Directive: List each line in the listing below that contains the string "elev".
++++ Supplied information
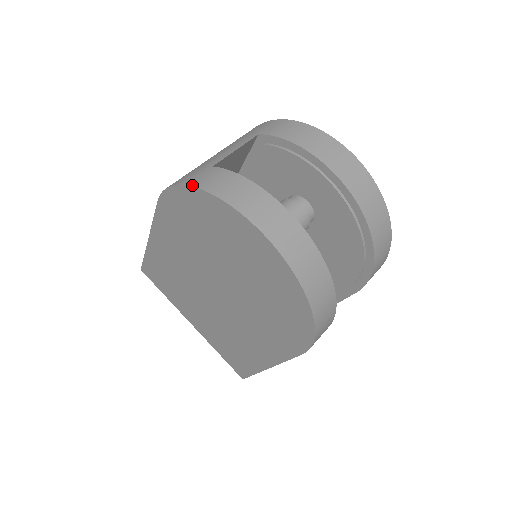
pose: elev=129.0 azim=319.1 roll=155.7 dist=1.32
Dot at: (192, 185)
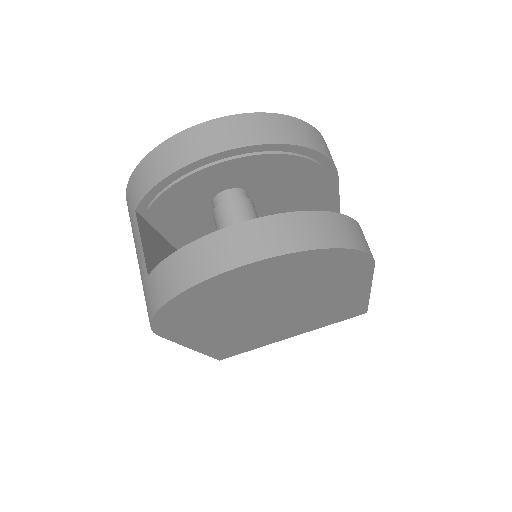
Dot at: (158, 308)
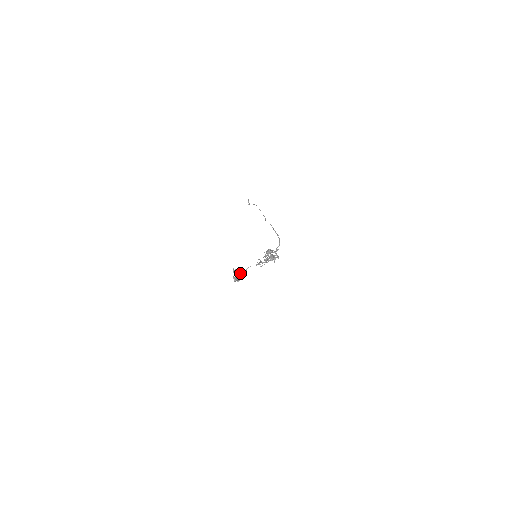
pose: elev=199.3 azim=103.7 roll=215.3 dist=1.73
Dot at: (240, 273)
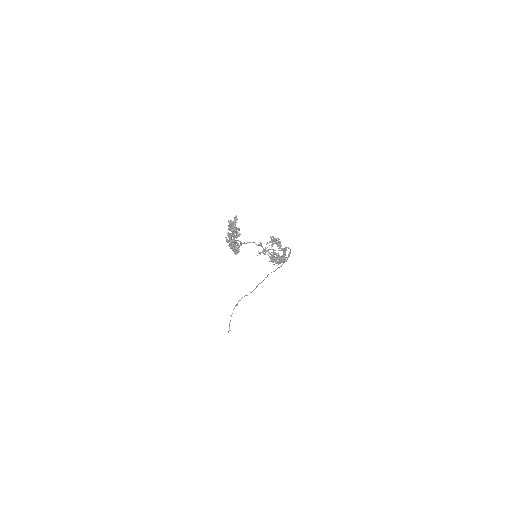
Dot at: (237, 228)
++++++++
++++ Supplied information
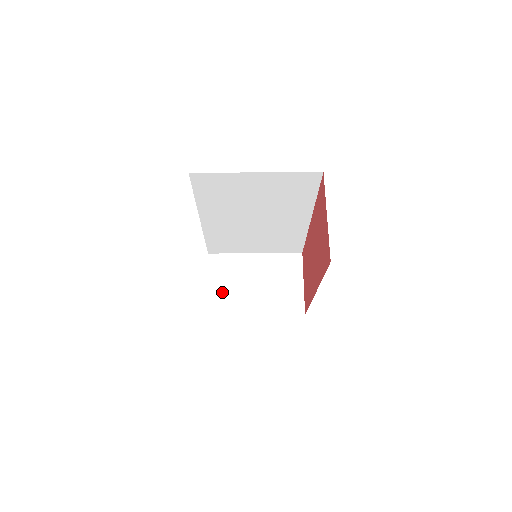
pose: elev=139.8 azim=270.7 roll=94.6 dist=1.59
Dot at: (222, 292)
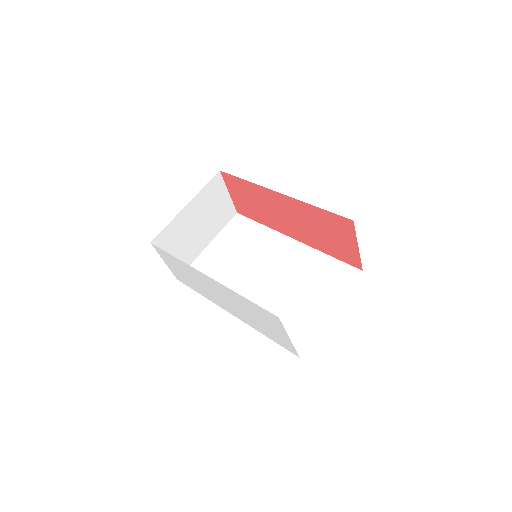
++++++++
Exercise answer:
pose: elev=129.0 azim=319.1 roll=155.7 dist=1.32
pose: elev=199.3 azim=103.7 roll=215.3 dist=1.73
pose: elev=139.8 azim=270.7 roll=94.6 dist=1.59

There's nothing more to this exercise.